Libya’nın doğusundaki güç dengesini belirleyen isimlerin başında gelen Halife Bilkasım Hafter, yıllardır ülkenin kaderine yön veren stratejik hamleleriyle öne çıkıyor.
Halife Bilkasım Hafter: Libya’nın tartışmalı komutanı
Halife Bilkasım Hafter, 7 Kasım 1943’te Libya’nın Ecdebiye kentinde, Fercani kabilesine mensup bir ailede dünyaya geldi. İlköğrenimini Ecdebiye’de tamamladıktan sonra ortaöğrenimine Derne’de devam etti ve 1964 yılında Bingazi Kraliyet Harp Akademisi’ne girerek askerî eğitim almaya başladı. 1966’da mezuniyetinin ardından Libya Kara Kuvvetleri’nde göreve başladı. Daha sonra hem Sovyetler Birliği’ndeki Frunze Harp Akademisi’nde hem de Mısır’da ileri düzey askerî eğitimler aldı. Bu süreç, onun askeri strateji ve komuta becerilerinin temellerini oluşturdu.

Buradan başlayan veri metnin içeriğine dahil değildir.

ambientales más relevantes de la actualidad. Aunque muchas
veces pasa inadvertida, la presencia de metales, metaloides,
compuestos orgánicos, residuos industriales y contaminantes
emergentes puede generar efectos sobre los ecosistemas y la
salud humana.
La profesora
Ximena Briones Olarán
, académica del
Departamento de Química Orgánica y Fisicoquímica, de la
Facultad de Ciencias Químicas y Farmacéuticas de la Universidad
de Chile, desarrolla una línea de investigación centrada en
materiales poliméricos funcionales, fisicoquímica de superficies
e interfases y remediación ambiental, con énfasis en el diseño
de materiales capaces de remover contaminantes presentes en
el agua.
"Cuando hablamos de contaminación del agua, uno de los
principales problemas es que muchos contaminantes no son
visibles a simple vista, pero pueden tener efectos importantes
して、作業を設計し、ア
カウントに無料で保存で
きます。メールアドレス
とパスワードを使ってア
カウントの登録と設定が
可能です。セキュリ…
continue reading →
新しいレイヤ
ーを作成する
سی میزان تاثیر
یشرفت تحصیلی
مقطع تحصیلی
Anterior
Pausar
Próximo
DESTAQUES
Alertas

Askerî kariyerinin yükselişi
1969 yılında Muammer Kaddafi’nin Kral İdris’i devirdiği darbede önemli bir rol oynayan Hafter, Libya ordusunda hızla yükseldi. 1973 Yom Kippur Savaşı’nda İsrail’e karşı savaşan Libya birliğinde görev aldı. Ancak kariyerindeki en büyük dönüm noktası, 1987’de Çad-Libya çatışmasında yaşandı. “Toyota Savaşı” olarak bilinen bu çatışmada, Hafter komutasındaki 300 askerle birlikte Çad güçleri tarafından pusuya düşürülerek esir alındı. Bu yenilgi, dönemin lideri Kaddafi için büyük bir prestij kaybı olurken, Hafter’in Kaddafi ile olan ilişkilerini tamamen kopardı. Kaddafi tarafından “hain” ilan edilen Hafter, esirlik sürecinde Kaddafi karşıtı bir yapılanmanın temellerini atmaya başladı.
ABD Yılları ve Libya’ya dönüş
1980’lerin sonunda esaretten kurtulan Hafter, ABD’ye sığındı ve 1990’lı yıllarda Virginia eyaletinin Langley kentinde yaşamaya başladı. Bu dönemde Amerikan istihbaratıyla yakın ilişkiler kurduğu biliniyor. 1993 yılında, Kaddafi rejimi tarafından gıyabında idam cezasına çarptırıldı. Ancak 2011’de Arap Baharı’nın etkisiyle başlayan Libya ayaklanmaları, Hafter için bir dönüm noktası oldu. Kaddafi karşıtı gösterilerin büyümesiyle Libya’ya geri döndü ve Kaddafi rejiminin devrilmesinde önemli bir rol üstlendi. Devrim sonrası geçiş sürecinde kısa bir süre yargılandıysa da davası sonuçlanmadı.
İkinci Libya iç savaşı ve liderlik mücadelesi
2014 yılında, Genel Ulusal Kongre’nin (GNC) görev süresini uzatmasına karşı çıkarak Libya Ordusu’nun komutanı olarak bir isyan başlattı. Bu süreç, Libya’daki siyasi dengeleri tamamen değiştirdi ve ülke, derin bir bölünme sürecine girdi. Çatışmalar giderek şiddetlendi ve 2015 yılında Tobruk merkezli Temsilciler Meclisi, Hafter’i Libya Ulusal Ordusu’nun (LUO) başkomutanı olarak atadı. Hafter’in ordusu, ülkenin doğusundaki Bingazi, Derne ve Sirte gibi stratejik bölgelerde etkinlik kazanırken, Trablus merkezli Ulusal Mutabakat Hükûmeti ile sert çatışmalara girdi.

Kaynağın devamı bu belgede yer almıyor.